Friday, August 06, 2010

Loose Ends: Psalm 29

I've been accused, mostly by Chardal, of papering over the scholarly debate about the nature and origins of Psalm 29 and of saying with far too much certainty that our Psalm is a copy of a Ugaritic poem found in a Syrian cache in 1928.

He's right, to an extent, but he's wrong in the ways that matter most.

The post in question was not intended as a work of scholarship, nor was it meant to summarize the various scholarly views about Psalm 29. The post, in fact, was not about Psalm 29 at all. Its purpose (as 99.99 percent of you comprehended) was to mock the tendency of traditionalists to imagine that our Judaism as we have it today was presented intact at Sinai, when really our rituals, practices and theology evolved slowly over centuries (and continue to evolve.)

In the post, I chose the most radical (though legitimate) interpretation of Psalm 29, and made no mention of the other, more moderate interpretations.* Of this, I am certainly guilty.  

Chardal, however, makes a serious genre error. Criticizing that post for eliding discussion of a complicated and technical debate about Psalm 29 is a bit like criticizing, I don't know, Archie Comics for glossing over the latest research on the the dynamics of teenager relationships. (Chardal actually called the post "poor scholarship." I kid you not.
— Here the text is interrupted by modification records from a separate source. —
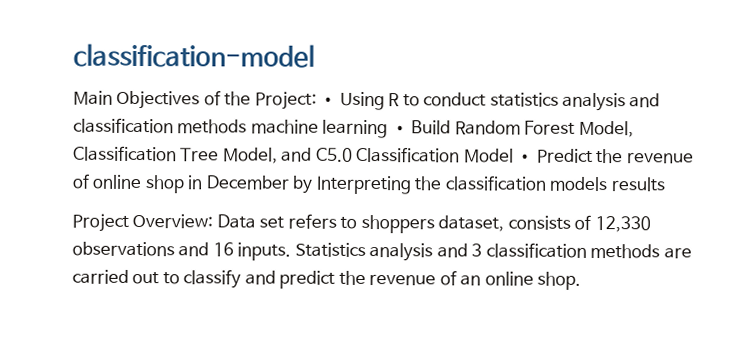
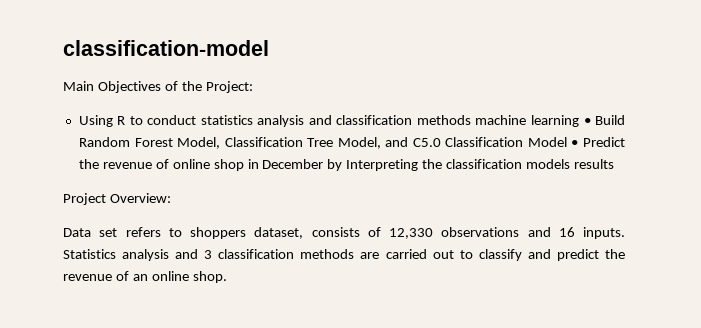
[320,96,337,105] • -> (253, 87) //
(214, 221) none -> (171, 198) //

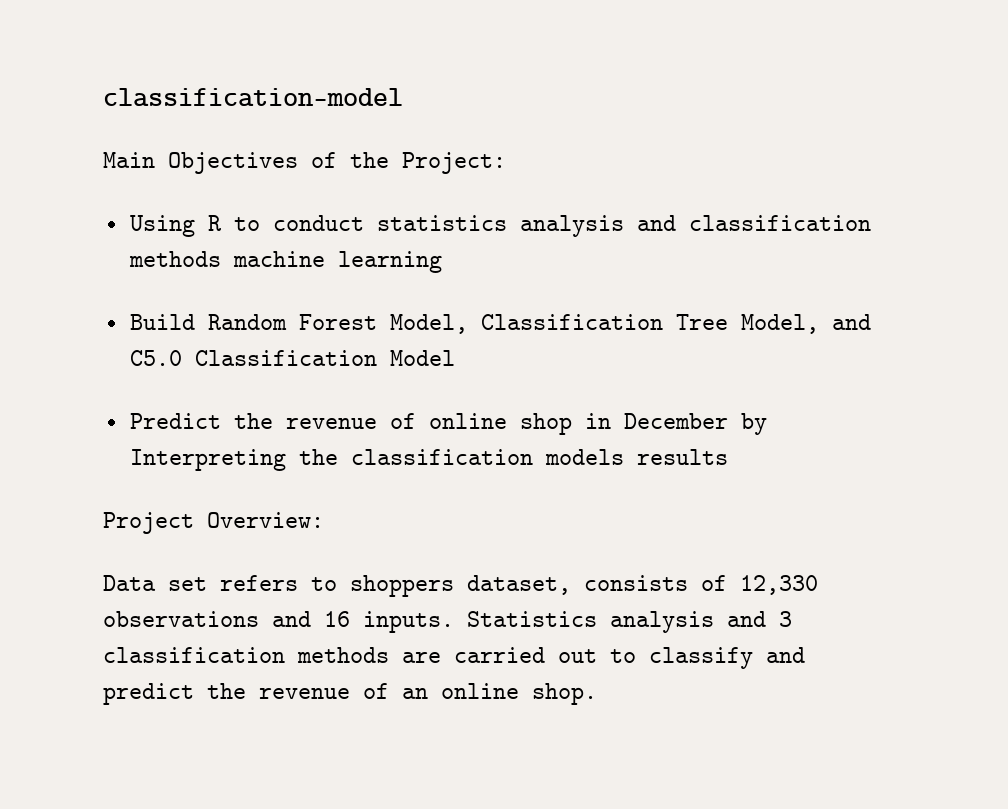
[583,118,591,125] • -> (442, 262) //
[571,140,579,147] • -> (455, 358) //

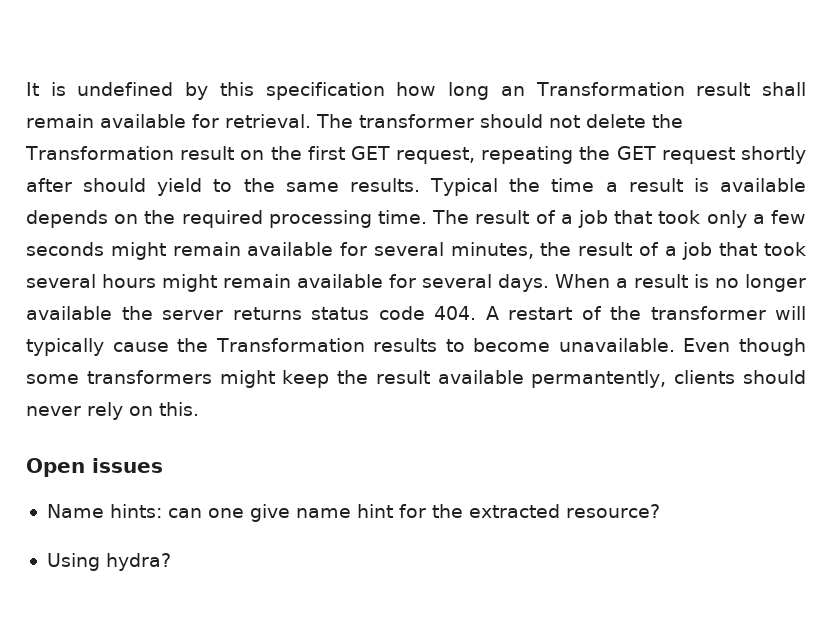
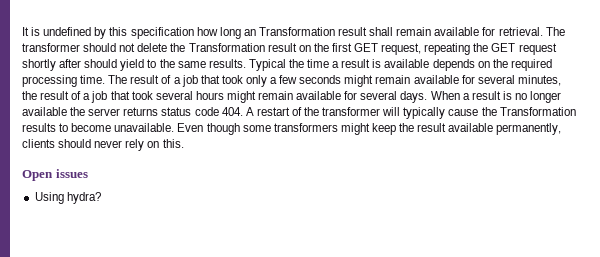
[531,370,667,388] permantently, -> [496,123,562,135] permanently,
[46,504,660,522] // Name hints: can one give name hint for the extracted resource? -> (88, 173) none

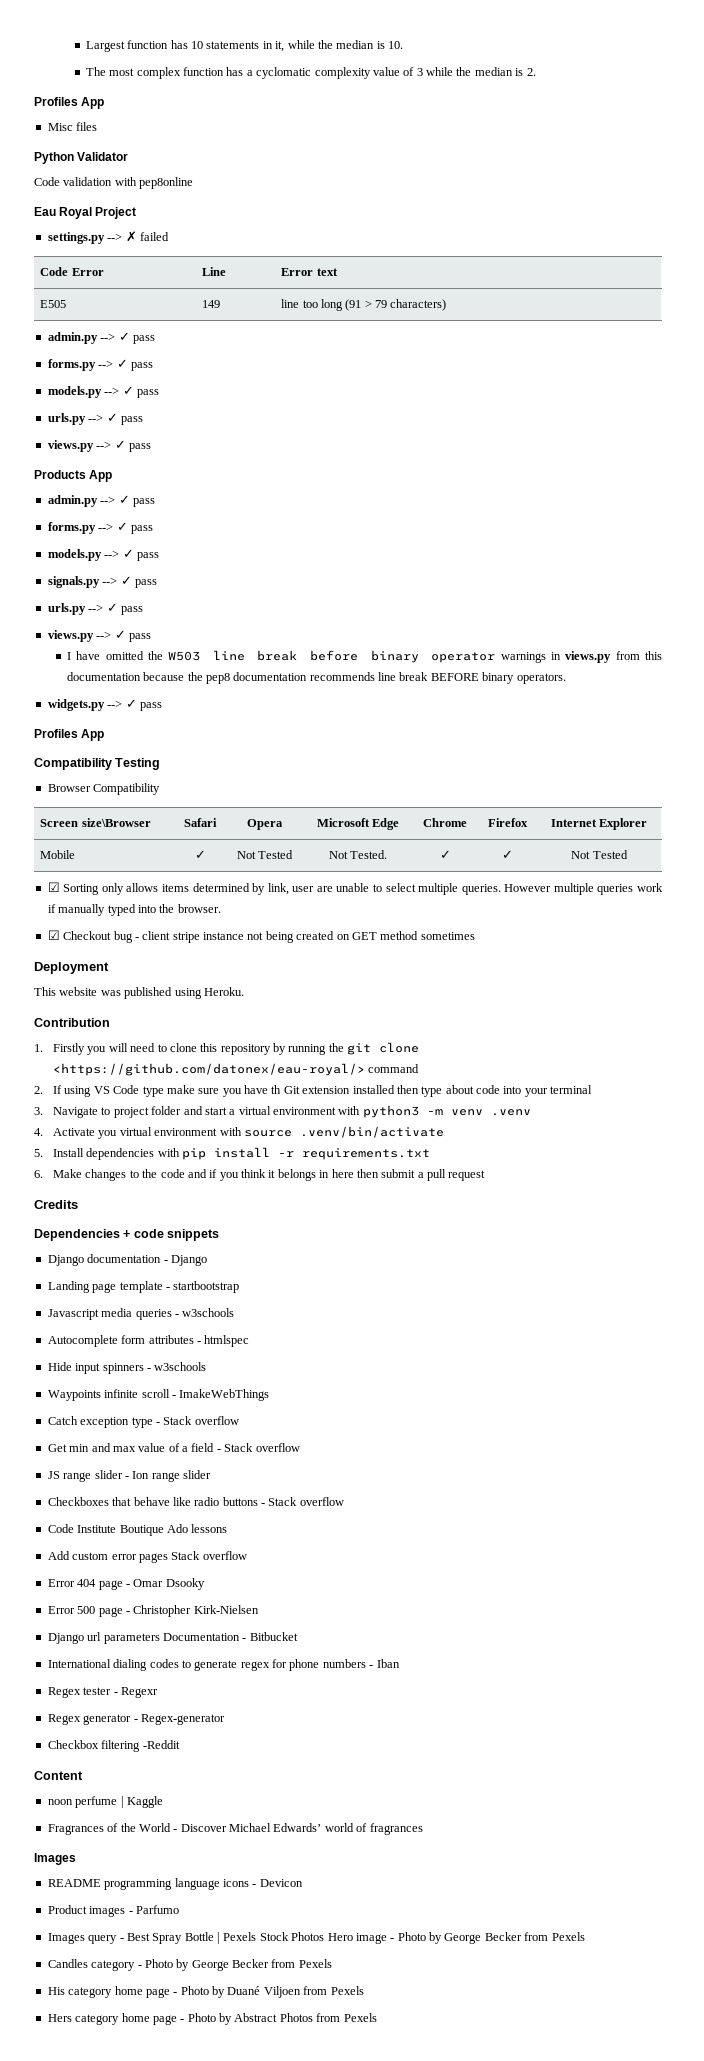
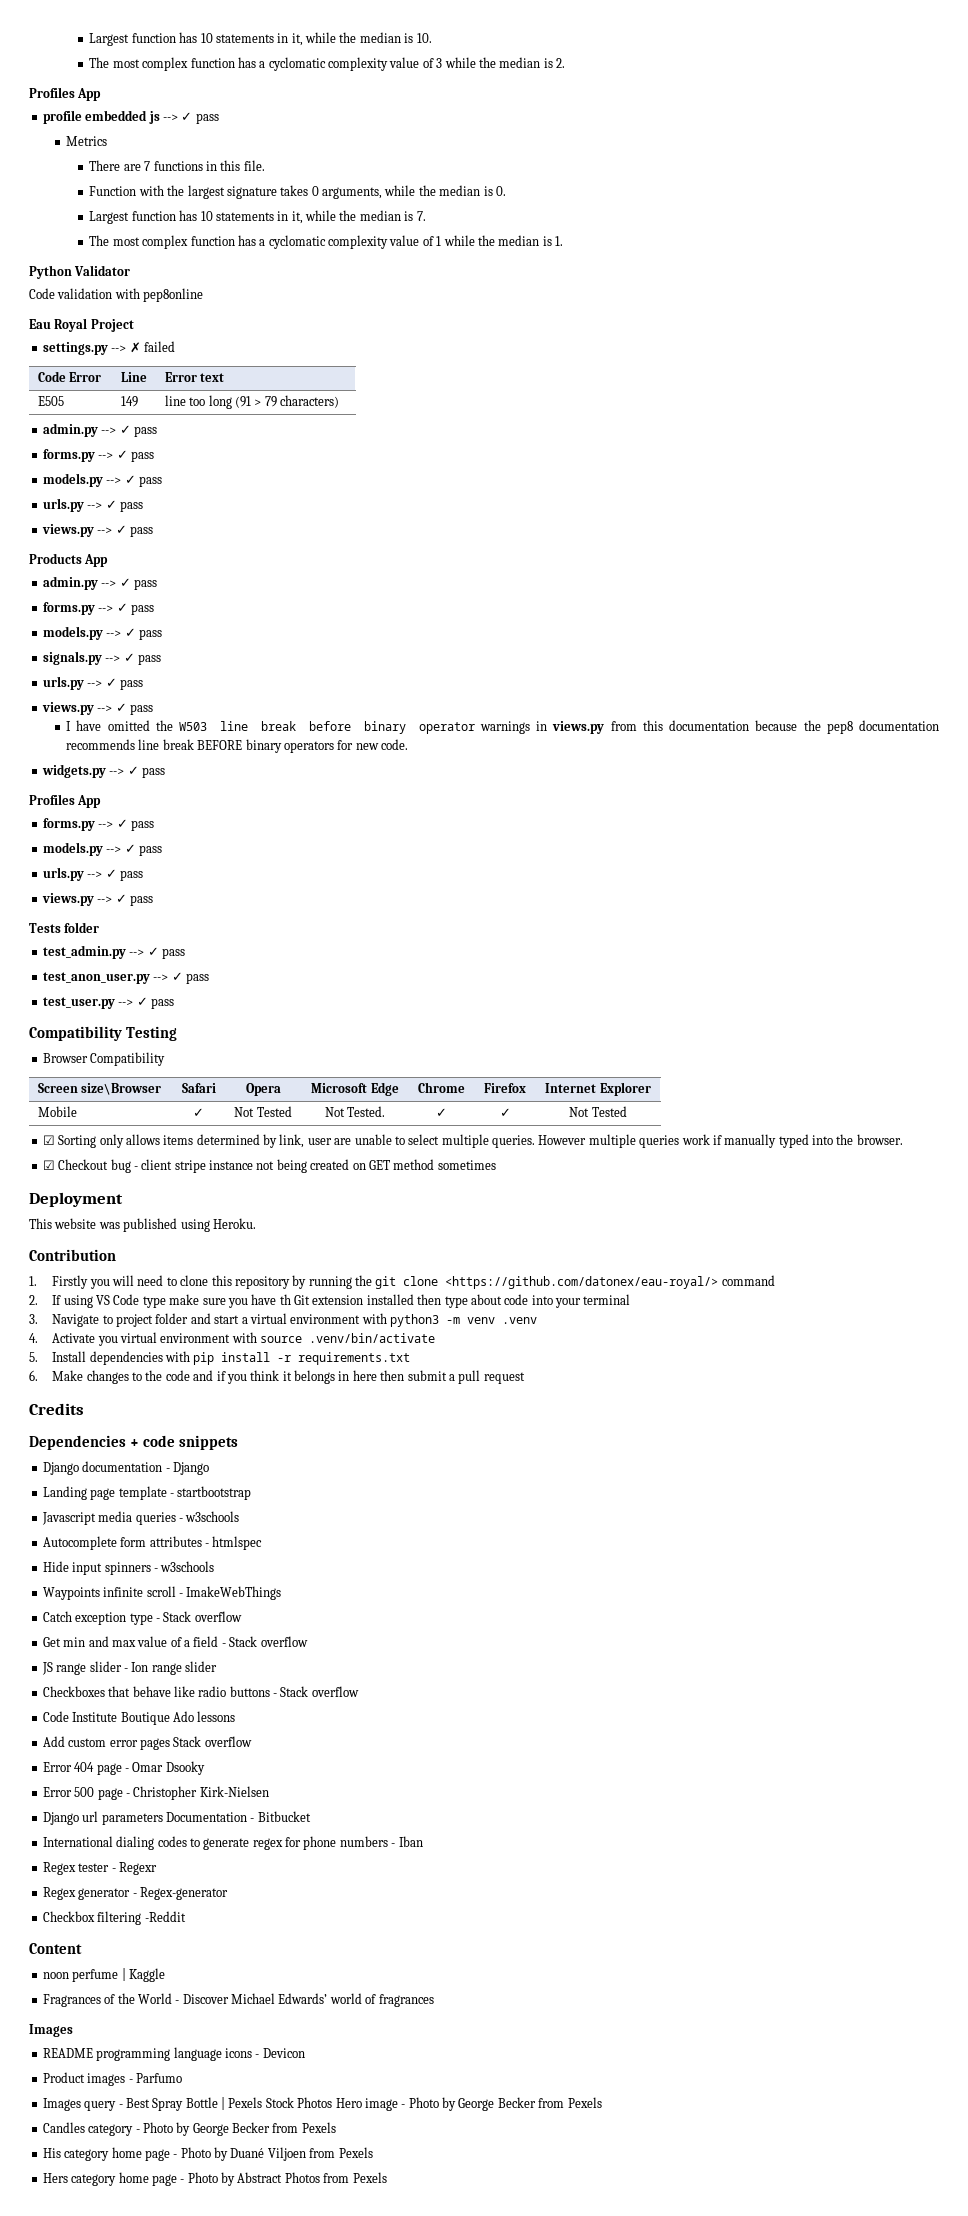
[47,122,98,131] Misc files -> [42,110,219,124] [66,136,108,146] [89,160,265,171] [89,185,506,199] [89,210,426,224] [89,235,564,249] profile embedded js --> ✓ pass // Metrics // There are 7 functions in this file. // Function with the largest signature takes 0 arguments, while the median is 0. // Largest function has 10 statements in it, while the median is 7. // The most complex function has a cyclomatic complexity value of 1 while the median is 1.
[516,673,566,684] operators. -> [283,739,409,753] operators for new code.
(105, 735) none -> [42,818,154,831] [42,842,162,856] [42,867,143,881] [41,893,153,906] [29,922,100,933] [42,945,185,959] [42,972,209,984] [42,997,174,1009] // forms.py --> ✓ pass // models.py --> ✓ pass // urls.py --> ✓ pass // views.py --> ✓ pass // Tests folder // test_admin.py --> ✓ pass // test_anon_user.py --> ✓ pass // test_user.py --> ✓ pass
By the Chardal-standard, I guess McDonald's is a poor 4-star French restaurant, a Toyota Prius is a poor Indy race car, and my old digital wristwatch is a poor I-pod.)

* Breifly summarized the various interpretations of the Ugaritic Psalm are:
1. The Ugaritics stole our story/terminology
2.  We stole their story/terminology


The terminology in question include the phrase "Benai Eilim" and the representing of God as a stormgod which is how the Ugaritic poetry depicts Baal. Also, some phrases seem to appear in both places.

--End interpolation--

3. Some time after the revelation at Sinai, well-meaning Jews embellished our stories with elements borrowed from other cultures. The Nile floating story could have been added to make Moshe seem more heroic. The "Cloud Rider" epithet could have been appropriated because, well, isn't that what a super powerful God does? And so on.
4. In writing the Psalm, it author made use of the stories and myths and language that would have been familiar to and appreciated by his audience.

Caveats include:
1.  The dating rests on interpretations of the linguistics and stress on accents. Its complicated, technical and not entirely conclusive, though the consensus is the Ugaritic version is at least a few centuries older than the Hebrew version
2. "Stole" is such a harsh word. Do we say Milton "stole" from Homer, or do we say he made use of a style/approach/artistic vocabulary that Homer created while making it wholly his own? Perhaps the author of the Psalm recast familiar Ugaritic idioms in authentically Israelite ways? Sometimes we read with a wink, and tell ourselves, well the verse really means this. Well, maybe the author of this particular Psalm wrote with something like that wink? How would we know otherwise?